→ **Exercise goal**
Every line in the data below from the one containing "Produtos relacionados" down to the one containing "segura y rentable para fomentar la", both included, must be retyped exactly; no other line is to appear.

→ **Input data**
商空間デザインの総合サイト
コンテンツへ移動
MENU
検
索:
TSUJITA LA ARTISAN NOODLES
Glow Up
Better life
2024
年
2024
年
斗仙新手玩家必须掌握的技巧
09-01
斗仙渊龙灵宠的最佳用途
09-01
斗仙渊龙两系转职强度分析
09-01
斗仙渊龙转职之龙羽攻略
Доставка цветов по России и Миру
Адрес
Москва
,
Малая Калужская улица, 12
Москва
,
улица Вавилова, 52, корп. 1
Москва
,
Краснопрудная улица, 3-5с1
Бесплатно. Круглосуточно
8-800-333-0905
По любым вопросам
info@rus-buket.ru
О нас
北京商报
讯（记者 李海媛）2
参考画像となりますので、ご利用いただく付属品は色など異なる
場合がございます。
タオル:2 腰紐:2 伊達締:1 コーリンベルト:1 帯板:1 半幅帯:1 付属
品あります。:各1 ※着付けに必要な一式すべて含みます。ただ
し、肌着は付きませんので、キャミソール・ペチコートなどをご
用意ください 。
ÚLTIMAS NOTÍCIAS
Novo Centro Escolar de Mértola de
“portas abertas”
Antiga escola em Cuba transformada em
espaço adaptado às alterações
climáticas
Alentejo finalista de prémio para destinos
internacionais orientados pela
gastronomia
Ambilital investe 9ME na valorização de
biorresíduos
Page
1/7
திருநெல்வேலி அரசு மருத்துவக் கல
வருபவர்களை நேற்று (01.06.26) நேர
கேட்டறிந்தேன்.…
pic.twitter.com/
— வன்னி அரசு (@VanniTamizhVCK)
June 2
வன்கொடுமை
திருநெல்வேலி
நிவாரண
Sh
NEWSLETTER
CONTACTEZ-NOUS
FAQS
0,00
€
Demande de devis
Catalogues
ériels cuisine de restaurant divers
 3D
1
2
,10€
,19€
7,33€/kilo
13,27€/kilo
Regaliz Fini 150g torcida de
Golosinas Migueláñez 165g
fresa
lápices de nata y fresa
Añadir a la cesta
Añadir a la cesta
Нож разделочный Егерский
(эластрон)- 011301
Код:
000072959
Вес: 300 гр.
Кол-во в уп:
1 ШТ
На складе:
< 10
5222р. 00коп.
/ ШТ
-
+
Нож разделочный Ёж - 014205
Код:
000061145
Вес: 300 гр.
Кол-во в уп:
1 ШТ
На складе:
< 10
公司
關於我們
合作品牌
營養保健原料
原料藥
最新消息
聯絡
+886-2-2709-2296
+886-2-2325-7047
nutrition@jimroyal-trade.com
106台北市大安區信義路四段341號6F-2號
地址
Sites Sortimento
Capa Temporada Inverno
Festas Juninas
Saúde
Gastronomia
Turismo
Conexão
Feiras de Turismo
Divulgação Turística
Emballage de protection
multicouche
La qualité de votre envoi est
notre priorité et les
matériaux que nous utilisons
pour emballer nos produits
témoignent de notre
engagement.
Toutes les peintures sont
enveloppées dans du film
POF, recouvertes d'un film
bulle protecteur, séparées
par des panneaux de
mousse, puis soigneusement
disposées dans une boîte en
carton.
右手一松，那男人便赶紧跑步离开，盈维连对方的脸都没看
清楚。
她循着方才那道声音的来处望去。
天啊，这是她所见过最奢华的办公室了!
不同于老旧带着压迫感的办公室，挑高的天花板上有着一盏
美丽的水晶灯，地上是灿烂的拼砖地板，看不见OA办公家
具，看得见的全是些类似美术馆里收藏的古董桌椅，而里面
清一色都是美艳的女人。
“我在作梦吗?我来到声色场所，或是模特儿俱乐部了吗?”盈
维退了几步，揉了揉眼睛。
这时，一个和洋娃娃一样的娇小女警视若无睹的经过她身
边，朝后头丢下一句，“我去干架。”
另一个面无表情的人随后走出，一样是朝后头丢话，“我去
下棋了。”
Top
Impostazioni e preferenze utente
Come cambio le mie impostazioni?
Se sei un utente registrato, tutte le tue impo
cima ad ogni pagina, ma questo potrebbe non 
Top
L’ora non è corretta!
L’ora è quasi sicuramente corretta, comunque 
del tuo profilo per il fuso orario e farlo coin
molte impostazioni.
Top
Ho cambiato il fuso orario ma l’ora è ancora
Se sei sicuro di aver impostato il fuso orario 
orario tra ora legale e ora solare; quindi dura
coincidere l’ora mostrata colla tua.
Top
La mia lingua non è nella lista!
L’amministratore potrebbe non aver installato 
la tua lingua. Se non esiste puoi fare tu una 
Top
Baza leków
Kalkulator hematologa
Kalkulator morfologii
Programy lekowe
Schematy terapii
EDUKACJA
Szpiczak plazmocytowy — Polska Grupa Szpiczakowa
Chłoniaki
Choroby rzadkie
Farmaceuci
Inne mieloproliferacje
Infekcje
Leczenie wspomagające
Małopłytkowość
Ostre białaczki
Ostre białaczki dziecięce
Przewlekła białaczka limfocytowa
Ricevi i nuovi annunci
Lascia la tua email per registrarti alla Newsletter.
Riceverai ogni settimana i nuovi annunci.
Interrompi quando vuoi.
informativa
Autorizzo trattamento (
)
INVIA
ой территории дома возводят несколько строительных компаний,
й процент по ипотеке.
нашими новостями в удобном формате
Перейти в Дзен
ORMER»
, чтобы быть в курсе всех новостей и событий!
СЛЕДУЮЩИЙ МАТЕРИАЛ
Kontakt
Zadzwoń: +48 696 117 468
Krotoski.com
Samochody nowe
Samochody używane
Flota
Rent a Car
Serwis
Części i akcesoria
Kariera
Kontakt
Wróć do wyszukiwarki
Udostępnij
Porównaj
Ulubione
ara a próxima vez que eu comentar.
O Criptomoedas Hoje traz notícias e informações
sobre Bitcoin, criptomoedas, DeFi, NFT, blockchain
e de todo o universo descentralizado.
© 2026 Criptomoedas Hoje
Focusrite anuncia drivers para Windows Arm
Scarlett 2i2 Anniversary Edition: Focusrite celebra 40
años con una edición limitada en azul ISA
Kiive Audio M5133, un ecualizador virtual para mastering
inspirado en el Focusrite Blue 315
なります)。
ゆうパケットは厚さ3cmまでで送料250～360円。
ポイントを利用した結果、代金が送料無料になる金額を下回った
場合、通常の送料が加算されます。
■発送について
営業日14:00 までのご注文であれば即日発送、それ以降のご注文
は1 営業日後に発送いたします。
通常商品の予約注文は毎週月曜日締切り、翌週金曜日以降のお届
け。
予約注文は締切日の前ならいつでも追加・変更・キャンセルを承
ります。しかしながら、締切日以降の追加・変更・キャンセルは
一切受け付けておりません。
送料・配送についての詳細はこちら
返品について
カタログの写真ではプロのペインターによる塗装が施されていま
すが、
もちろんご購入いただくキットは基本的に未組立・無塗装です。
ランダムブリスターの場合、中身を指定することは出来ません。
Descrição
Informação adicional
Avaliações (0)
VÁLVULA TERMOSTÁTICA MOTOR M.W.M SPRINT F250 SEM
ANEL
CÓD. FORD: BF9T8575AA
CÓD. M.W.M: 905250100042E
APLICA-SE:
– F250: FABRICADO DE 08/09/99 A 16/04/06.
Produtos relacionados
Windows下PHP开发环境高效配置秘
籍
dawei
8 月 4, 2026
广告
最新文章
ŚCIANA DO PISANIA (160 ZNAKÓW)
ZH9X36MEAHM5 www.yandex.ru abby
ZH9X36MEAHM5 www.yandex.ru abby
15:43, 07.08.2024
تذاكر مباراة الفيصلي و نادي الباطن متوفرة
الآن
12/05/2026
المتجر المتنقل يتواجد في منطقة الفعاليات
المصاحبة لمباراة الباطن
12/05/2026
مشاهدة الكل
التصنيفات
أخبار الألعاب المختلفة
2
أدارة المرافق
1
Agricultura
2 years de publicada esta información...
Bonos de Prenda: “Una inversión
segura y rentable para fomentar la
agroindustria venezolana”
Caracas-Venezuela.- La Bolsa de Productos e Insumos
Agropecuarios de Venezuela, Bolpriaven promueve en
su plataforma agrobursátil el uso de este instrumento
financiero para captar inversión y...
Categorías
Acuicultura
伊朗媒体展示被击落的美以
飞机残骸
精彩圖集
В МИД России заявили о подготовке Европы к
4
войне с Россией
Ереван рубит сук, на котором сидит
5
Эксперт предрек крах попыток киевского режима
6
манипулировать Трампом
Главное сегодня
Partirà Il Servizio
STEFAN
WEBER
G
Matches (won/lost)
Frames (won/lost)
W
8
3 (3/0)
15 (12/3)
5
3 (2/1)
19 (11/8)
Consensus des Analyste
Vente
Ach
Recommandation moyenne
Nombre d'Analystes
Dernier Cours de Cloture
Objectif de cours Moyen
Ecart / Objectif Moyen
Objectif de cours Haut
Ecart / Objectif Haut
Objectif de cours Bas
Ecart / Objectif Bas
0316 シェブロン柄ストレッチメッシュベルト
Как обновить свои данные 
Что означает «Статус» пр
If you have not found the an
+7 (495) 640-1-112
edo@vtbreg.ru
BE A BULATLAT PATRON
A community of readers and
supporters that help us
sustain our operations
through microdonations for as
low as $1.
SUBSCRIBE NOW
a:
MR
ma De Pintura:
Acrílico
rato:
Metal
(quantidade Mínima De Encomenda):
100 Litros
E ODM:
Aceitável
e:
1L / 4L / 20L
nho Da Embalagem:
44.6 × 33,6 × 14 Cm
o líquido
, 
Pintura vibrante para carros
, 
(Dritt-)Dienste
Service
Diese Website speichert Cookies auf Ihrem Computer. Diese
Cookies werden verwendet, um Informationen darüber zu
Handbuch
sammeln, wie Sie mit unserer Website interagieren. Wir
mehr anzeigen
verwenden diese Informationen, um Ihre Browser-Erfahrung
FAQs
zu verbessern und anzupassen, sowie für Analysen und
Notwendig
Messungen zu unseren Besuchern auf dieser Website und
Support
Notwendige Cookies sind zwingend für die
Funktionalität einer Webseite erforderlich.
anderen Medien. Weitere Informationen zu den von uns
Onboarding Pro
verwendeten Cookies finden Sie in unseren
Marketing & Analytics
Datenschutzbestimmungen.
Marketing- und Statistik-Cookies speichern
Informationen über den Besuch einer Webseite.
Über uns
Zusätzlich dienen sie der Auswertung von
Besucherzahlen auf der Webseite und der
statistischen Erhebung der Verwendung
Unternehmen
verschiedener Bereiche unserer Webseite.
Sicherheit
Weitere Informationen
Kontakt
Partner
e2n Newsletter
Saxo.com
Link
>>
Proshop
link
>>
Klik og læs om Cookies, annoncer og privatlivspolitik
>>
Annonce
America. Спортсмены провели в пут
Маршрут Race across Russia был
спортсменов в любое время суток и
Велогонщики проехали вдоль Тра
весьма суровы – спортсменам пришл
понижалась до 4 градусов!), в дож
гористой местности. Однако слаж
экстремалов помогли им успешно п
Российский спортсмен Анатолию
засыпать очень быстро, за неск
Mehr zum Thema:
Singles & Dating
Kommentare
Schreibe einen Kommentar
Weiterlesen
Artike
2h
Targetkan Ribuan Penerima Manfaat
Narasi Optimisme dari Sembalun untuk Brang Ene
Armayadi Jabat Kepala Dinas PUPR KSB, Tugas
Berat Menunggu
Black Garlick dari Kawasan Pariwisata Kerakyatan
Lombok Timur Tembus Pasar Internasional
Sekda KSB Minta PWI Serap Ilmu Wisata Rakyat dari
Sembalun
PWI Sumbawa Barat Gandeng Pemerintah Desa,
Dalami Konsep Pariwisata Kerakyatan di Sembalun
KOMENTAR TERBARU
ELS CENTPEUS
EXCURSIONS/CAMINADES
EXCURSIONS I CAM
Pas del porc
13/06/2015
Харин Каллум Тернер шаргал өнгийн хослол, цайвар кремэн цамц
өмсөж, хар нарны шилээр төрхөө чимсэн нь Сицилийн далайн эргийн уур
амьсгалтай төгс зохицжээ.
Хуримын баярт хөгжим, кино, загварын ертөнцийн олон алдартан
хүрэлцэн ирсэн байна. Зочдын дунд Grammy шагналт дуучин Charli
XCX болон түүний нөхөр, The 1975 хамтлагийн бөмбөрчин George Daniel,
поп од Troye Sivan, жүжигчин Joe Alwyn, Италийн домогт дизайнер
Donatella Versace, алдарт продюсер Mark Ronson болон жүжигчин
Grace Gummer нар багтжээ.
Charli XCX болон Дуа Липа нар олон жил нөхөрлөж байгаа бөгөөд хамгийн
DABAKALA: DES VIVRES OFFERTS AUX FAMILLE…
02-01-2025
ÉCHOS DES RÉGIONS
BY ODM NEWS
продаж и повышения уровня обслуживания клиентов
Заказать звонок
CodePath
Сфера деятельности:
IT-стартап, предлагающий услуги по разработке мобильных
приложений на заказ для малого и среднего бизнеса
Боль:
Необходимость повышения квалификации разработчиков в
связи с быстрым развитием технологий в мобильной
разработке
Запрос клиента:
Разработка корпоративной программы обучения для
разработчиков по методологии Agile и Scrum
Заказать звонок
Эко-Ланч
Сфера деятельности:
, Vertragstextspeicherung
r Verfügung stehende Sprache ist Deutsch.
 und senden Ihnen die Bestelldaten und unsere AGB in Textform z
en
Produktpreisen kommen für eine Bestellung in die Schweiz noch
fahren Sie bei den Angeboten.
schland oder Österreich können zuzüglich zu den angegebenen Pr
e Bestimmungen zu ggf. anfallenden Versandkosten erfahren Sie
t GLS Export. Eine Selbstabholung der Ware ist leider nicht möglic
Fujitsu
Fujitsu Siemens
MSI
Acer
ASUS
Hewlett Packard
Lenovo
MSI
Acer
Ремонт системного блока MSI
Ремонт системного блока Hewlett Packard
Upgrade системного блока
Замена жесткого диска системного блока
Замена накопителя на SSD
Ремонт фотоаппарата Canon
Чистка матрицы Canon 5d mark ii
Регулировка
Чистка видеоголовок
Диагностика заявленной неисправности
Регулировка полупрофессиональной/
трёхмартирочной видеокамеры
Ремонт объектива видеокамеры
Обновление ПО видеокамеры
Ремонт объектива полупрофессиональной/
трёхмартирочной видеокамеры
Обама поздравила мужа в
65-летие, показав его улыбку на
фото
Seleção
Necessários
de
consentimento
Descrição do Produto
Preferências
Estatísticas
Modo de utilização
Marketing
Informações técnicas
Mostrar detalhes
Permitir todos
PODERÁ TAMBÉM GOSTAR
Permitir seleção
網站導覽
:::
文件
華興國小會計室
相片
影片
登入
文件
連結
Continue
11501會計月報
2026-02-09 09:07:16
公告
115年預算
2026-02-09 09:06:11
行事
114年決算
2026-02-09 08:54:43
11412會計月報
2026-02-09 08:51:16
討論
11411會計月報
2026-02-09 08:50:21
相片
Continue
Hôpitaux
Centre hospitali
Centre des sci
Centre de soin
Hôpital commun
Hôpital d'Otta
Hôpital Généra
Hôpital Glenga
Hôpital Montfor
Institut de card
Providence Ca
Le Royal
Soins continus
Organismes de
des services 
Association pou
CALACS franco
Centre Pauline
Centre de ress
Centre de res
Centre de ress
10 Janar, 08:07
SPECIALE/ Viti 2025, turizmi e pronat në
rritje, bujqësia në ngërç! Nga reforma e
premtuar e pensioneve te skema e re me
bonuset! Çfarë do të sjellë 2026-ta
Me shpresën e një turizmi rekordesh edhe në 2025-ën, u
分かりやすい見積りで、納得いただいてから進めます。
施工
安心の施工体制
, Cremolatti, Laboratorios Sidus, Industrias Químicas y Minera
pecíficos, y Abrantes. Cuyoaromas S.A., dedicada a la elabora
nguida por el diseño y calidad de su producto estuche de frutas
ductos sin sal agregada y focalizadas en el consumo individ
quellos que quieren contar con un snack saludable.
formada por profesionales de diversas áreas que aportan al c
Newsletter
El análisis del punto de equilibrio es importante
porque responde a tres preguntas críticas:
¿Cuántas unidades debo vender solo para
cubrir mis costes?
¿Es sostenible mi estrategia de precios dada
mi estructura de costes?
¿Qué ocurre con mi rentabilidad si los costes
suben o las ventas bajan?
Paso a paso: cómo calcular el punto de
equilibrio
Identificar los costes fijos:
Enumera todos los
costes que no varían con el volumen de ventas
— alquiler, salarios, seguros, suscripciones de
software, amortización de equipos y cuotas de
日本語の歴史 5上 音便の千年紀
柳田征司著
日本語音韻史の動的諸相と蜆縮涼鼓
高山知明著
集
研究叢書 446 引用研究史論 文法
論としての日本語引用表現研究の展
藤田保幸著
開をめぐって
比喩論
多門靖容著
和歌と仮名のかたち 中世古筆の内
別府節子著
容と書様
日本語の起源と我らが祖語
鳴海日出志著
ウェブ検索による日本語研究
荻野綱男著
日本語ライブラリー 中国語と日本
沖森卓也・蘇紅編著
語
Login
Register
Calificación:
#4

→ **Answer space**
Produtos relacionados
Windows下PHP开发环境高效配置秘
籍
dawei
8 月 4, 2026
广告
最新文章
ŚCIANA DO PISANIA (160 ZNAKÓW)
ZH9X36MEAHM5 www.yandex.ru abby
ZH9X36MEAHM5 www.yandex.ru abby
15:43, 07.08.2024
تذاكر مباراة الفيصلي و نادي الباطن متوفرة
الآن
12/05/2026
المتجر المتنقل يتواجد في منطقة الفعاليات
المصاحبة لمباراة الباطن
12/05/2026
مشاهدة الكل
التصنيفات
أخبار الألعاب المختلفة
2
أدارة المرافق
1
Agricultura
2 years de publicada esta información...
Bonos de Prenda: “Una inversión
segura y rentable para fomentar la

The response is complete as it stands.